A related, more defensible argument — advanced by Norris, Hamacher and Indigenous scholars — is that Aboriginal astronomical knowledge has been systematically underestimated: songlines encode star calendars, oral traditions describe variable stars and eclipses, and Wurdi Youang shows this knowledge was also committed to permanent stone. On this view the burden of proof should shift: the question is not whether Aboriginal people could build an observatory, but how many such sites were destroyed before anyone looked.

Sceptics within archaeology counsel caution on every front: the alignments are accurate only to within a few degrees; egg-shaped rings have many possible orientations; and without a date the world's-oldest framing is unfalsifiable.
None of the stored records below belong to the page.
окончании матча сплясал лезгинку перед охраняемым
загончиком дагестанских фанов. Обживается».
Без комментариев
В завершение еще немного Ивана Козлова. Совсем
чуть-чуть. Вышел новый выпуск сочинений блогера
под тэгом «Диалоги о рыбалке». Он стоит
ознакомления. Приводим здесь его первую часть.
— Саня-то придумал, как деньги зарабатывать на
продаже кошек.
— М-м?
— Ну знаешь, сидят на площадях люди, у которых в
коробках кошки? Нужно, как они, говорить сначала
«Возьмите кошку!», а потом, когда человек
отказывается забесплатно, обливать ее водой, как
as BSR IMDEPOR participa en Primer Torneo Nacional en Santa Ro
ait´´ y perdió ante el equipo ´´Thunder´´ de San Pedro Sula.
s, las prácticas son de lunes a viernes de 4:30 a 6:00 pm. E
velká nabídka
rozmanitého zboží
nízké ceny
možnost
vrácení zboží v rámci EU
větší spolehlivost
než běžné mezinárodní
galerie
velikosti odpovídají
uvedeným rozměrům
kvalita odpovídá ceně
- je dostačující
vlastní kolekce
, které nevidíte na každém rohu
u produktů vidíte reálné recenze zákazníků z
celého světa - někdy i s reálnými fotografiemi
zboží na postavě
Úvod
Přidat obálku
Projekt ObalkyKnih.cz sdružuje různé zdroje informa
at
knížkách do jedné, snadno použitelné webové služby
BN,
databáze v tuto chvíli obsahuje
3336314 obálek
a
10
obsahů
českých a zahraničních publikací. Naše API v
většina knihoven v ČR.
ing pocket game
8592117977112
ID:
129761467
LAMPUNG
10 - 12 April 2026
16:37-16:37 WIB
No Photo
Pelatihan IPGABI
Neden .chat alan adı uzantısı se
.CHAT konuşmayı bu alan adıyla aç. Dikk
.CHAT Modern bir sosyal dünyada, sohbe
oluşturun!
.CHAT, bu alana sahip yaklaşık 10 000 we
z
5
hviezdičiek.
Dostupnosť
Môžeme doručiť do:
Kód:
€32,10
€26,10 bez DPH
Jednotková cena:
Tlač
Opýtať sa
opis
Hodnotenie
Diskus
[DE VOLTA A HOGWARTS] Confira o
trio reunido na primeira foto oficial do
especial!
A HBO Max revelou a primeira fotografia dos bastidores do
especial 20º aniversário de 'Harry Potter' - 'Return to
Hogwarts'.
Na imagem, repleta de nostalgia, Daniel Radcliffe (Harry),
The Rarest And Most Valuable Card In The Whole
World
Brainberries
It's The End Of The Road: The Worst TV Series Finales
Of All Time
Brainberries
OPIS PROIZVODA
The Wathaurong custodians, for their part, emphasise that the site's cultural meaning does not depend on any European notion of an observatory, and have asked that its exact location not be publicised.

Key evidence cited
  • Aboriginal presence in the region for tens of thousands of years leaves open a construction date far older than any Old World monument
  • Preliminary geomorphology suggests long-term stability of the stones, cited in support of a date possibly exceeding 11,000 years
  • Wadawurrung tradition regards the arrangement as ancient beyond memory, with no record of its construction
  • Norris has argued that a pre-7,000 BC date would make Wurdi Youang the oldest known astronomical site on Earth
  • Advocates note colonial destruction of stone arrangements means Wurdi Youang may be the survivor of a once-widespread tradition

Genuinely open questions

  1. Can optically stimulated luminescence or soil dating finally establish when the stones were placed?
  2. Were the solar alignments practical calendar tools, ceremonial symbols, or both?
  3. How many comparable Aboriginal stone arrangements were destroyed by pastoral clearance before being recorded?
  4. Should Indigenous frameworks of sky knowledge reshape what counts as an 'observatory' at all?

Worth knowing

At the request of its Wathaurong custodians, Wurdi Youang's precise location is kept confidential — one of the few candidate 'world's oldest observatories' you cannot simply look up and visit.